Hariharan mentioned that the Indian government has invested Rs 50-60 crore in creating language resources – fonts, dictionaries, thesaurus, and OCR tools and technologies, and there is no real way of monetizing this. It needs to be open sourced, because they are not accessible to people outside government and academic institutions.
“A lot of those investments will become redundant very soon. If you look at the license of the fonts, you can download it for your use. The challenge is how many people download and install it? So far, computing in Indian languages is a niche product. There are only two categories of people who do this: the writers and publishers. The other is the hardcore maniac. There is a category of people who are early adopters, and they will install the fonts etc. Once you cross that group, there is a huge chasm, which it will take a huge effort to cross. Late adopters are not interested in fiddling around. It just has to work.”
There is a surge of hope, because of the BJP’s focus on the e-Bhasha project, which Hariharan believes is being given a mission mode status.

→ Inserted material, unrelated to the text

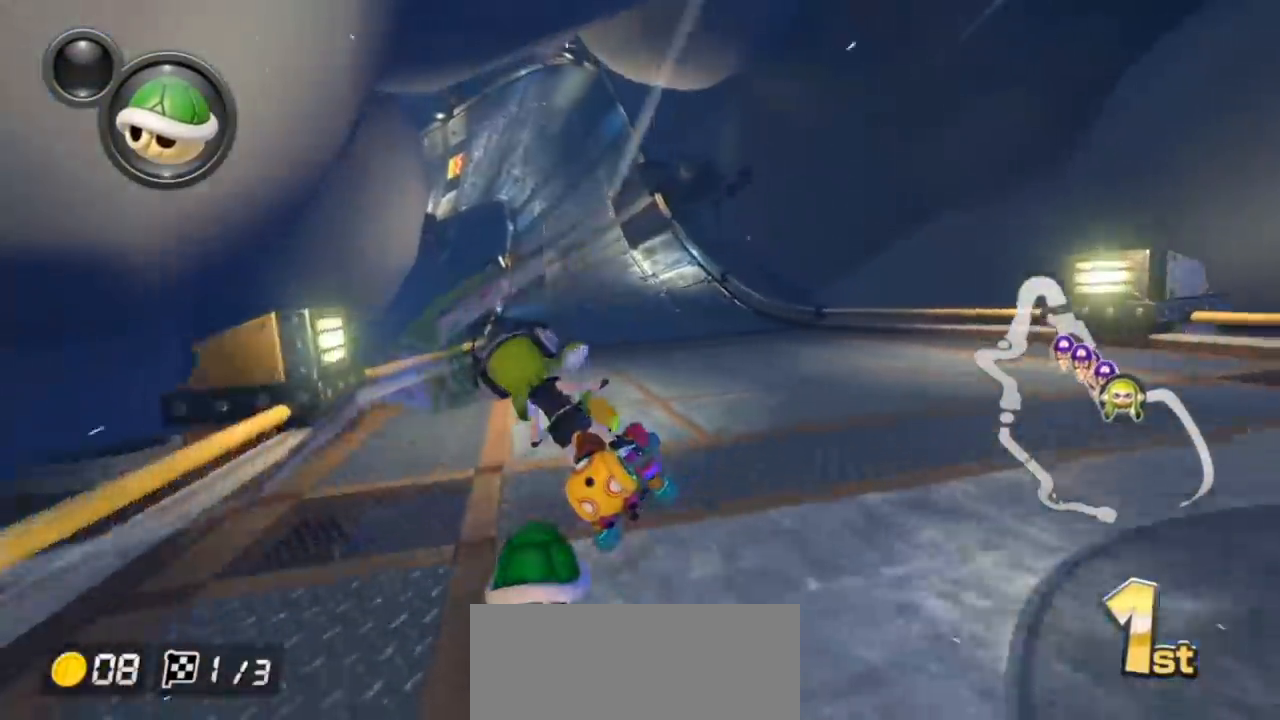
{"buttons": ["A", "L1", "R1"], "left_stick": "right", "events": [[500, "left_stick", "right"]]}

How to measure the success of government investment in Indic
Hariharan believes that “it is time to move from investing in technology to making sure it impacts the lives of millions. The government has done a great job of investing in fundamental technologies in translation and OCR, but they need to measure its success by how many people use it on a daily basis. We have to count it in millions of people. The need for this is going to become increasingly acute. The govt of India has published close to 9000 datasets, but no surprise that all of them are in English. People who know Indian languages will soon be second or third class citizens of the digital world. Is that the kind of future we want to build?”
Summit Information Systems MD Rakesh Kapoor said he wants the government to look into five things:
1. Government should have a policy that they will not buy a device that is not localised in all Indian languages. They may not be able to enforce a policy of mandating that all devices should support Indic, but they themselves should not purchase any device that is not localised.
2. All government tenders should be published in Indic languages
3. All the e-governance should be done using a 3 language formula: state language, Hindi and English.
4. Government funded technology should be made open source
5. Any law that is not published in the language that I understand should not be applicable to me. If I dont understand the law, how can I abide by it?
He added that in most of the places where translation work has progressed, it has been done through proceedings of Parliament. “If the same thing can be done for Indian government Parliament proceedings, in parallel languages.
The Digital Library of India has a lot of scanned info, and it that can be made available outside.” Kapoor also called for the government, which has legacy data which it wants to convert to indexable, searchable data. “They haven’t found good quality solutions for that. We are work with 4-5 governments to convert their legacy data into digital formats.”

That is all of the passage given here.